SionBayliss / PIRATE

A toolbox for pangenome analysis and threshold evaluation.
GNU General Public License v3.0
89 stars 29 forks source link

pangenome_alignment.fasta file explanation #35

Closed cizydorczyk closed 4 years ago

cizydorczyk commented 4 years ago

Hello,

I just wanted to clarify what the pangenome alignment file contains. From my understanding, it contains all genes in the pangenome, concatenated together, with a sequence for each sample in the PIRATE run. Genes are in the same order as in the ordered tsv file. Is this correct?

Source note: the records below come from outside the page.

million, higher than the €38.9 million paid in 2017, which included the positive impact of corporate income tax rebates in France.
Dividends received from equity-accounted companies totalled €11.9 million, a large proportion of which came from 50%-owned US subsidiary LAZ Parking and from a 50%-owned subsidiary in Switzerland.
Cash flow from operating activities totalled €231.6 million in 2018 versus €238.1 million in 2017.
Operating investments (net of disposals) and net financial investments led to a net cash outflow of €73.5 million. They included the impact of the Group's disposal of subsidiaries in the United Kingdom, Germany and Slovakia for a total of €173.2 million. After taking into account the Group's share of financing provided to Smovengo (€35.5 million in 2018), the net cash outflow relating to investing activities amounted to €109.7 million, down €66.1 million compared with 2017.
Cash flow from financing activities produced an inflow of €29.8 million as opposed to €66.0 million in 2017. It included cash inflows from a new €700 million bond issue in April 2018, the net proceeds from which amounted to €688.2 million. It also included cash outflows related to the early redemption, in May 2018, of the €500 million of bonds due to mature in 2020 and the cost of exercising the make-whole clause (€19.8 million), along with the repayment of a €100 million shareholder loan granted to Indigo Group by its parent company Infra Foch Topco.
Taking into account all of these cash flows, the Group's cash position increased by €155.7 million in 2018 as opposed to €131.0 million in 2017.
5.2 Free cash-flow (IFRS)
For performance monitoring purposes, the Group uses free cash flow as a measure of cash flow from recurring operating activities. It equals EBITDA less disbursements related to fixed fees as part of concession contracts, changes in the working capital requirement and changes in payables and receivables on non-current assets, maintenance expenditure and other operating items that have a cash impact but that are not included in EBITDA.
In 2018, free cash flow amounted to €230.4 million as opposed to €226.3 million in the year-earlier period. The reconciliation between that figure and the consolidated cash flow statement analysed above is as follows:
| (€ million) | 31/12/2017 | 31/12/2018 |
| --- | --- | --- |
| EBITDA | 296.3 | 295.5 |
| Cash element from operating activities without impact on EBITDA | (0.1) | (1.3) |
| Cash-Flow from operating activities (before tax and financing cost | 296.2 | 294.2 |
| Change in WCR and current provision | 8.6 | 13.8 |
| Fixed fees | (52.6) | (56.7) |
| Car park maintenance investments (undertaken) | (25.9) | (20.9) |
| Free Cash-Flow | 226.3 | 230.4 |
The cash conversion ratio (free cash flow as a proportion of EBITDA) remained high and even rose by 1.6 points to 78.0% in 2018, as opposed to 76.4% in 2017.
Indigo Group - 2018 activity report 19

If so, are the genes concatenated simply end-to-end, or is some spacer used? And how are missing genes handled? "N"s or "-"? I understand that dosage > 1 genes are replaced by "?", but does this refer to all copies of the gene, or subsequent (after the first, however that is defined)?

Thank you! Conrad

SionBayliss commented 4 years ago

Hi Conrad,

The genes are concatenated end to start (forward orientation) with no spacer. They are printed in the order of the genes in *.ordered.tsv file (default). The GFF denoted the position of each gene. Ambiguous positions, such as multiple potential copies or the same gene, are replaced with a dash ("-") to differentiate them from missing genes or gaps caused by alignment which are denoted with an N (Note: the ? is likely due to an older version of PIRATE).

There will only ever be one sequence per genome for a gene family. The option --multi-include will include the longest version of multi copy genes instead of replacing them with a dash.

There are some other options in create_pangenome_alignment script that maybe useful.

All the best, Sion

cizydorczyk commented 4 years ago

Great, thank you for the clarification!